(AVAILABLE RECORDS Opens)

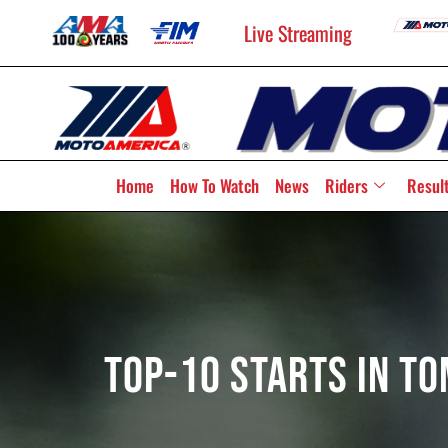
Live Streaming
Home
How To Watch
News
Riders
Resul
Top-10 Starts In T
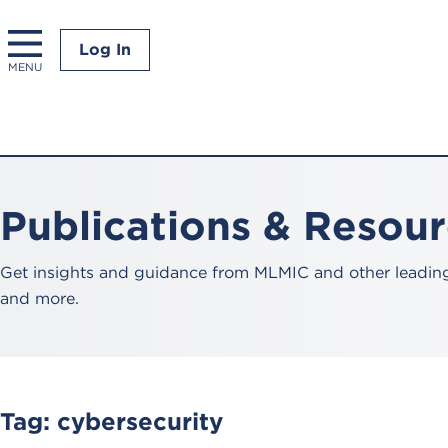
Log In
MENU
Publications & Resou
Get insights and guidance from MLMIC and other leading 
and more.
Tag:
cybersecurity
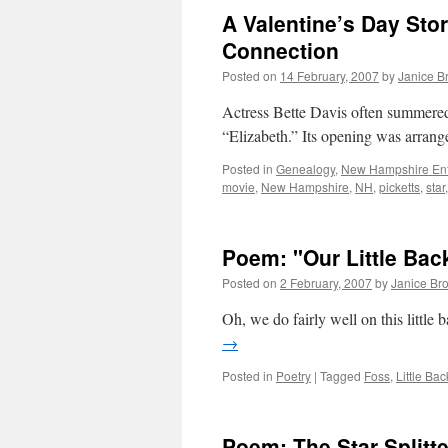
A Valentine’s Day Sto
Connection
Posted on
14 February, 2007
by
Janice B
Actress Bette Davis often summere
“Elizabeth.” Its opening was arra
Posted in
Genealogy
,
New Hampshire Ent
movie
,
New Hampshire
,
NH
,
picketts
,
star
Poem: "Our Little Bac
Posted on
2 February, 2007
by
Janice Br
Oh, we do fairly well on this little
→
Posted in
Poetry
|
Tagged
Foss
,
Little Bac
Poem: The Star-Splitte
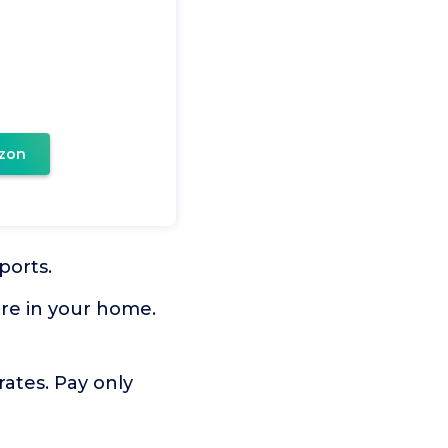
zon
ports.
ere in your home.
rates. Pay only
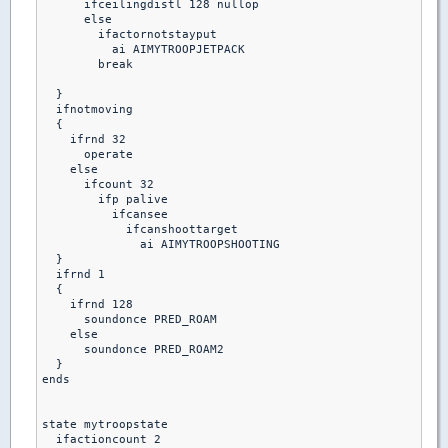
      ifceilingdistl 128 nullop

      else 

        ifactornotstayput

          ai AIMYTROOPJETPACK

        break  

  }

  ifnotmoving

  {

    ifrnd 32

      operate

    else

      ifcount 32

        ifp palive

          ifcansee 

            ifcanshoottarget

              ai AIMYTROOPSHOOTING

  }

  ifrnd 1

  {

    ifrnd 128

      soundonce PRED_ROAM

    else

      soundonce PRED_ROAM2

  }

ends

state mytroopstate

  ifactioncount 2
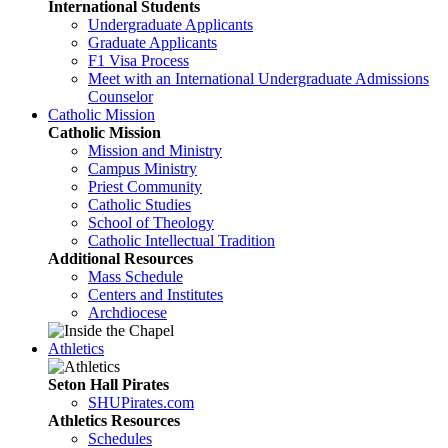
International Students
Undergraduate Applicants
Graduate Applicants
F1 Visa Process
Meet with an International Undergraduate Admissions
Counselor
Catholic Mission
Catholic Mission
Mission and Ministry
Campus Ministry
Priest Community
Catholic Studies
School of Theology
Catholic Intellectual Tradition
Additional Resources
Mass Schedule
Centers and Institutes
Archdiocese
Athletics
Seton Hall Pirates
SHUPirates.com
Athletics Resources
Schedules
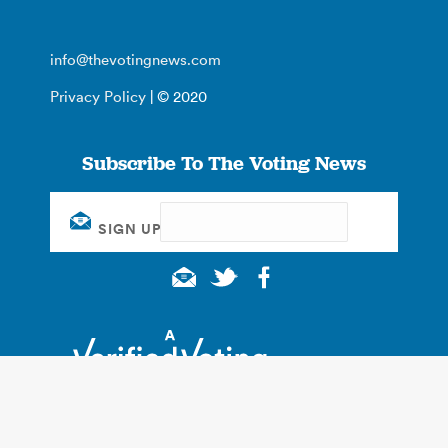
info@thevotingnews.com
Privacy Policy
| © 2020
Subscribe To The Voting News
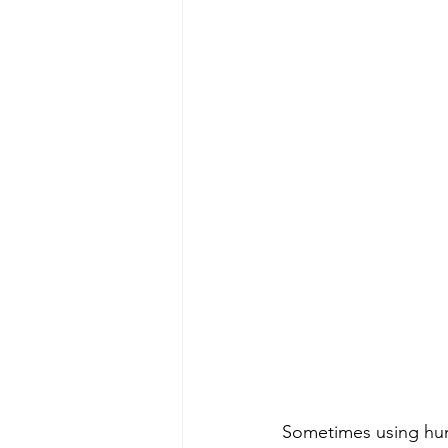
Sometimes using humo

(AVAILABLE RECORDS Closes)

▶ **WHAT NEEDS TO BE DONE**
Transcribe the text of every entry above line for line, preserving each character. Omit the pictures from your answer.

▶ **RESPONSE TO THE EXERCISE**
Live Streaming
Home
How To Watch
News
Riders
Resul
Top-10 Starts In T
Log In
MENU
Publications & Resou
Get insights and guidance from MLMIC and other leading 
and more.
Tag:
cybersecurity
A Valentine’s Day Sto
Connection
Posted on
14 February, 2007
by
Janice B
Actress Bette Davis often summere
“Elizabeth.” Its opening was arra
Posted in
Genealogy
,
New Hampshire Ent
movie
,
New Hampshire
,
NH
,
picketts
,
star
Poem: "Our Little Bac
Posted on
2 February, 2007
by
Janice Br
Oh, we do fairly well on this little
→
Posted in
Poetry
|
Tagged
Foss
,
Little Bac
Poem: The Star-Splitte
zon
ports.
ere in your home.
rates. Pay only
      ifceilingdistl 128 nullop

      else 

        ifactornotstayput

          ai AIMYTROOPJETPACK

        break  

  }

  ifnotmoving

  {

    ifrnd 32

      operate

    else

      ifcount 32

        ifp palive

          ifcansee 

            ifcanshoottarget

              ai AIMYTROOPSHOOTING

  }

  ifrnd 1

  {

    ifrnd 128

      soundonce PRED_ROAM

    else

      soundonce PRED_ROAM2

  }

ends

state mytroopstate

  ifactioncount 2
International Students
Undergraduate Applicants
Graduate Applicants
F1 Visa Process
Meet with an International Undergraduate Admissions
Counselor
Catholic Mission
Catholic Mission
Mission and Ministry
Campus Ministry
Priest Community
Catholic Studies
School of Theology
Catholic Intellectual Tradition
Additional Resources
Mass Schedule
Centers and Institutes
Archdiocese
Athletics
Seton Hall Pirates
SHUPirates.com
Athletics Resources
Schedules
info@thevotingnews.com
Privacy Policy
| © 2020
Subscribe To The Voting News
Sometimes using humo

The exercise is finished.